When Rishi Sunak became the UK’s shortest male prime minister since Winston Churchill – Sunak is reportedly 1.68m (5ft 6in) compared with the UK male average of 1.78m ( 5ft 10in) – jokes about his height ensued. But does height really matter? I asked Prof Majid Ezzati , whose large-scale study analysed how height has changed globally in the last 100 years.
I didn’t take the Rishi Sunak jokes too seriously. After all, if you can’t be schoolyard about arguably Britain’s most powerful billionaire, who can you? At the same time, I hear that surgery to add height has become increasingly popular with men.
Oh gosh!
It’s horrific – they have to break our legs to do it. It’s sad to see so much self-loathing about something you’re born with.
Well, height isn’t just what you’re born with. Yes, it’s very heritable, but height is also a product of environment, and driven by conditions from pre-pregnancy to late adolescence. That means what you eat, but also childhood diseases. Repeated infections mean we don’t grow as tall. Height is a mirror of the conditions of a society.
Makes sense – better food supply, medicine and vaccines will help you grow taller. But why does that even matter anyway?
Well, taller people have a lower risk of many, many diseases, though they may have a higher risk of cancer. And some studies have found that taller people do better in education and earn more. Though Rishi Sunak hasn’t done badly in terms of earning.
Does this apply to women, too?
Mostly. The main difference in terms of sex is just that boys tend to grow taller and have their growth spurt at a different time.
RIP my feet – sounds as if it’s time to dig out the high heels. Hey, I’ve always wondered how ethnicity factors? Take me: I’m not quite at the UK average for a woman ( 1.65m, or 5ft 5in) but I tower over my mum. Obviously we’re both of tiny but mighty south Asian heritage but I was born in the UK.
The jury is out on how ethnicity matters, because it may not just be about genes, but the effect of our parents’ and grandparents’ environment, alongside our own. In one study in Guatemala, which at the time had some of the shortest people in the world, they improved the nutrition of a group of young children. The children grew taller and the children’s children grew taller, too. Countries that have gained a lot of height over the past 100 years include South Korea and Japan, China, Iran and Turkey – as well as parts of Latin America. This shows that people in most parts of the world may be able to grow to the same height over enough generations.
Currently the Dutch are the tallest in the world, with the average man standing at 1.83m (6ft). But they are starting to shrink, losing 1 cm (0.4in) from their average recently. The British have stopped growing, too.
This has happened in many high-income countries. Some have wondered if this is down to migration, but it looks more likely to be nutrition. In the case of the Netherlands, the Dutch school milk programme is famous. Yet here in the UK, we have kids going to school hungry. We talk a lot about obesity – for very good reasons – but we forget that a big part of health is people growing taller. And in some sense, we should all want to be as tall as possible.

---+---

▸ Task objective:
Answer these questions using the interview about height.
1. What is Rishi Sunak's reported height?
2. Which people are currently the tallest in the world?
3. What did the study in Guatemala improve for a group of young children?

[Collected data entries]

---+---

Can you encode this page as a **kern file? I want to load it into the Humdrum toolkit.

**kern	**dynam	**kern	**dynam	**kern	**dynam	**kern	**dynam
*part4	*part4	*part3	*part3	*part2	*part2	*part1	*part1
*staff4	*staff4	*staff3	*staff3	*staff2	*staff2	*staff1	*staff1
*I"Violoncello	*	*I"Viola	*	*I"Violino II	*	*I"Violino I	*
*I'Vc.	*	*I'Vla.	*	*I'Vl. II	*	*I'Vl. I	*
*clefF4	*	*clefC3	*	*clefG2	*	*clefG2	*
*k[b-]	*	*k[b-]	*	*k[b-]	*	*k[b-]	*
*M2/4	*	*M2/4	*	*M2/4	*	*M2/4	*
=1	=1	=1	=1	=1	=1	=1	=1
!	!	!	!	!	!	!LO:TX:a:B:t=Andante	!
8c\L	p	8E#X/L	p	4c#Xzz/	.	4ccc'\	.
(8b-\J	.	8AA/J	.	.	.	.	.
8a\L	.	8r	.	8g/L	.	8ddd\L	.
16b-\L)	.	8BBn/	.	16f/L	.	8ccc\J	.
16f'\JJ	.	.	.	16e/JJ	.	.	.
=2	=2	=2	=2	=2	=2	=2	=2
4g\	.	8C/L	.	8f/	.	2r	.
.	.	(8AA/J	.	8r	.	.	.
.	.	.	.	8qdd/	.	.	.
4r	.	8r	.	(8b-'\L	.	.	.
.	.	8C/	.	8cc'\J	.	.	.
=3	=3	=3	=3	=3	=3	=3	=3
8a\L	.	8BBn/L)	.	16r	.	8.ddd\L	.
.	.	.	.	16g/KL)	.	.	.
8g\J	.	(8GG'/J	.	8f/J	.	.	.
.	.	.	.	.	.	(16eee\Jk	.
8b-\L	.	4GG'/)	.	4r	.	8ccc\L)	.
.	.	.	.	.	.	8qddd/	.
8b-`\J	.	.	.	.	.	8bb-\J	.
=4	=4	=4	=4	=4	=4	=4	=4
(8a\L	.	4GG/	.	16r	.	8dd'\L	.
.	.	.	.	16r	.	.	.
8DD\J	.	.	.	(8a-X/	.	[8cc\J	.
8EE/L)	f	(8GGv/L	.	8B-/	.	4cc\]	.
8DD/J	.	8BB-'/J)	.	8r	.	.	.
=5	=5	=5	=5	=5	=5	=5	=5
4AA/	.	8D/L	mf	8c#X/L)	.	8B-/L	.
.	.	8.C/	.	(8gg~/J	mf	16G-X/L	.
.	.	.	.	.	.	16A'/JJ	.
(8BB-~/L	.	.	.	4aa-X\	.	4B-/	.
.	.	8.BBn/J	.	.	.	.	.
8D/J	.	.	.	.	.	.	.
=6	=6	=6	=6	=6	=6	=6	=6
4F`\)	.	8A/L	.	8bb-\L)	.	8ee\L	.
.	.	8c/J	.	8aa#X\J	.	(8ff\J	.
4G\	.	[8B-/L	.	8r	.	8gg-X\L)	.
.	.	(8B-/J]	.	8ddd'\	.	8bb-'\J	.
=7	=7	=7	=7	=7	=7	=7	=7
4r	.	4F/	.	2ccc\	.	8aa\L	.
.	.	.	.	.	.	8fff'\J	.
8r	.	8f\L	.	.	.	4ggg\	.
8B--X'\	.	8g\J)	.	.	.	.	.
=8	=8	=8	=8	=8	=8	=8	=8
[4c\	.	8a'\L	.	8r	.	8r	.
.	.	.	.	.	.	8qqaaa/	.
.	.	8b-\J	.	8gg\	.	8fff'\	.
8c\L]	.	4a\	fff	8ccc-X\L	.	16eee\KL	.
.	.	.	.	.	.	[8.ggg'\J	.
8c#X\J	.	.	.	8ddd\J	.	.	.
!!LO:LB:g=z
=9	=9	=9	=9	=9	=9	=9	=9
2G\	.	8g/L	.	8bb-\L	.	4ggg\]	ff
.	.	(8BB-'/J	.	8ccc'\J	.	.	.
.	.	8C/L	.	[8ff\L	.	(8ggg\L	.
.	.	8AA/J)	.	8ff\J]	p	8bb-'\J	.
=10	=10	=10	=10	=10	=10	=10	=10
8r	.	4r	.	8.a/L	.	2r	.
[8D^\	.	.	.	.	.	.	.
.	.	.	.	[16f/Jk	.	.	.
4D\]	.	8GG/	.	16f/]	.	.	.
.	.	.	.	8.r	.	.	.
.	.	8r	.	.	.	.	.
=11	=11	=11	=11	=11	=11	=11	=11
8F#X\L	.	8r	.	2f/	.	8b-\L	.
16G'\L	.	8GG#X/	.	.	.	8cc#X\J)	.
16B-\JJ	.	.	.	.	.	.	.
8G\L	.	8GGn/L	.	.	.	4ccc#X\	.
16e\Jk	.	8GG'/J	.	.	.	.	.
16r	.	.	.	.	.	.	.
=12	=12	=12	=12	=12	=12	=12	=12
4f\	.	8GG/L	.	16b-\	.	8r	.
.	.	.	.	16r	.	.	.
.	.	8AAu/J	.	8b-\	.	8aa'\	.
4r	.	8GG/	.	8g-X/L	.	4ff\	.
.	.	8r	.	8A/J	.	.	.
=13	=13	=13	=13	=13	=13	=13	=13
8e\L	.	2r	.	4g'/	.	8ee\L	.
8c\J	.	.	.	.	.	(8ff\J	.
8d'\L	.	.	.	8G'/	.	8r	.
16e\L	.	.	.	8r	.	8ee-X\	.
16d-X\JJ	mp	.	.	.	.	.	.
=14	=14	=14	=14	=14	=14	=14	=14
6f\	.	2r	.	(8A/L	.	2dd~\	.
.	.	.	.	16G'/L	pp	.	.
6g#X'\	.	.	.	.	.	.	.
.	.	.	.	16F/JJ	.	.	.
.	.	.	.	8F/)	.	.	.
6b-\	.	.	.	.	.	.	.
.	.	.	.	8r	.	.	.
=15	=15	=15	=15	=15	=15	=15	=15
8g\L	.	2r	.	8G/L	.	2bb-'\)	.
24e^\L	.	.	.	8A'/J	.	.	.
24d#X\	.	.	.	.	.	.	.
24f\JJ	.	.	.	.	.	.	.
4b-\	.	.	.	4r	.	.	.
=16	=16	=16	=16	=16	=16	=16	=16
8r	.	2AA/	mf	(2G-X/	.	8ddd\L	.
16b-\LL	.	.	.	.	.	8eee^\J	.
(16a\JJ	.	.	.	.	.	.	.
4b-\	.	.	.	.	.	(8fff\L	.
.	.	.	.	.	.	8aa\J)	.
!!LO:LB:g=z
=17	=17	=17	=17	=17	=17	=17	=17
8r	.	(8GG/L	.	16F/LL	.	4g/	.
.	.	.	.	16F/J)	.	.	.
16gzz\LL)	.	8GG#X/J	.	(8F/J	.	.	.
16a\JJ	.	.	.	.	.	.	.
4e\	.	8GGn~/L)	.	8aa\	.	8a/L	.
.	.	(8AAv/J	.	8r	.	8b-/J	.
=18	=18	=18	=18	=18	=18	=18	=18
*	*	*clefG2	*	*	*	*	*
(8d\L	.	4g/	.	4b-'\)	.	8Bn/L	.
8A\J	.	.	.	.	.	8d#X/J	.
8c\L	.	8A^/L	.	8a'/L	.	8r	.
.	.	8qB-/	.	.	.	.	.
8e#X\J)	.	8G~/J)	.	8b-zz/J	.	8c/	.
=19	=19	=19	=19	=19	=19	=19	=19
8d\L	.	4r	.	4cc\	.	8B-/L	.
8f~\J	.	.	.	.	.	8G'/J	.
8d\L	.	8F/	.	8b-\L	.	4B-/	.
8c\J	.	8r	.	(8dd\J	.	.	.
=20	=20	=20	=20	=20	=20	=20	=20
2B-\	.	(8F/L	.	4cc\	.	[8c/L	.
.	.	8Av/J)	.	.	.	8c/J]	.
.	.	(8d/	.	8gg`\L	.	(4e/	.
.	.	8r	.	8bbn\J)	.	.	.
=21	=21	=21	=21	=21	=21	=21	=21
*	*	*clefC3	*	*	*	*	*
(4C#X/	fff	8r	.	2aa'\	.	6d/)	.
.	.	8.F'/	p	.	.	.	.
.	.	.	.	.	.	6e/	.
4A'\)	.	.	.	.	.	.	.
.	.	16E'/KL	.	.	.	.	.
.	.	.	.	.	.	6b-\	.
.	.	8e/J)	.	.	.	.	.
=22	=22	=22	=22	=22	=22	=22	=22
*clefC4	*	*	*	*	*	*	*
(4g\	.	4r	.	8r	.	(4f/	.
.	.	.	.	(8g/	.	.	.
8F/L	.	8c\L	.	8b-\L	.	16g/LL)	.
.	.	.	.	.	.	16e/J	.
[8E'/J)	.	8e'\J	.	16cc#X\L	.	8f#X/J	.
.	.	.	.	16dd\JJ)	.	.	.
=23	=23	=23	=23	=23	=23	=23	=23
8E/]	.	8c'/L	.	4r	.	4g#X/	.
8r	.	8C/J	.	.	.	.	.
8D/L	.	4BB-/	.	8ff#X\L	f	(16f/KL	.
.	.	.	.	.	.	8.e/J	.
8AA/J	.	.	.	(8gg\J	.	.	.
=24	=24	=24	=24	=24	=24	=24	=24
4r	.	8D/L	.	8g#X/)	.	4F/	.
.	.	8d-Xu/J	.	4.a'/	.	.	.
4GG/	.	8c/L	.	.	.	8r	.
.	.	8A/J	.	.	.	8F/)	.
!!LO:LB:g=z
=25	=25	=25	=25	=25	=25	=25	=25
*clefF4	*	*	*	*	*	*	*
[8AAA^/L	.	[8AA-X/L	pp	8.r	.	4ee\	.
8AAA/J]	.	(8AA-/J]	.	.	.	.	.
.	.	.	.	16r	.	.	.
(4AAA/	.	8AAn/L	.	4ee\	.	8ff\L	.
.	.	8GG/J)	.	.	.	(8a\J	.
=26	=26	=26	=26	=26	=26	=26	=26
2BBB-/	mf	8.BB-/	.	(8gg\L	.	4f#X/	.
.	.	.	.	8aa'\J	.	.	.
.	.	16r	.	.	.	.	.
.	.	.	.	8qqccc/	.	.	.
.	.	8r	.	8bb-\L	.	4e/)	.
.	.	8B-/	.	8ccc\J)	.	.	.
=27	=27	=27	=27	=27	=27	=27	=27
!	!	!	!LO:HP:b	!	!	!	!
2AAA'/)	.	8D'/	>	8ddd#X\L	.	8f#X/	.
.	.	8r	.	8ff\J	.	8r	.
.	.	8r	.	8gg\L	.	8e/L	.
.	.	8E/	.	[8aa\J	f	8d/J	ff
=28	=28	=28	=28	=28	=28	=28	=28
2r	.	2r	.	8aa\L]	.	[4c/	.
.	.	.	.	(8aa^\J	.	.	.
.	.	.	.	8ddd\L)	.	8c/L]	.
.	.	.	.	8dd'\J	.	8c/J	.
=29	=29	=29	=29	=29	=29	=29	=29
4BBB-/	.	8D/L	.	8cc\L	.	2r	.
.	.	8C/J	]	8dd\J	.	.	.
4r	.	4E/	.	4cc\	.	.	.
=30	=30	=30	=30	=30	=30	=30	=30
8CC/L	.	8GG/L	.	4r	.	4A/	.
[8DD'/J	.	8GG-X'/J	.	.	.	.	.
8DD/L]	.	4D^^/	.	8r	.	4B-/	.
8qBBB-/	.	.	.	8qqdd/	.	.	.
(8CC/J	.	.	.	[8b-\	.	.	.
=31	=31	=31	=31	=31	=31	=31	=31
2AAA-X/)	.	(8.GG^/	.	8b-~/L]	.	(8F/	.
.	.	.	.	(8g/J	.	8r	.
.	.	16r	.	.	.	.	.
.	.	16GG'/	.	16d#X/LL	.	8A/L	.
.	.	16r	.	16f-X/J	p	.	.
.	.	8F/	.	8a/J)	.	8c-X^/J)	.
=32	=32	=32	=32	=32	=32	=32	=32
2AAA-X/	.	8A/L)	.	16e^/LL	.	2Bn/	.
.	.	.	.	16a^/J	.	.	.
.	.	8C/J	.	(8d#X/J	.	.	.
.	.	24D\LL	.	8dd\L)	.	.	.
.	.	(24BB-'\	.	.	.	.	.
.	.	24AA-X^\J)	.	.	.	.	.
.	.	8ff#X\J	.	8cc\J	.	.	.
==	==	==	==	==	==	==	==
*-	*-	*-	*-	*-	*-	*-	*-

---+---

▸ The completed task:
1. 1.68m (5ft 6in)
2. The Dutch
3. Their nutrition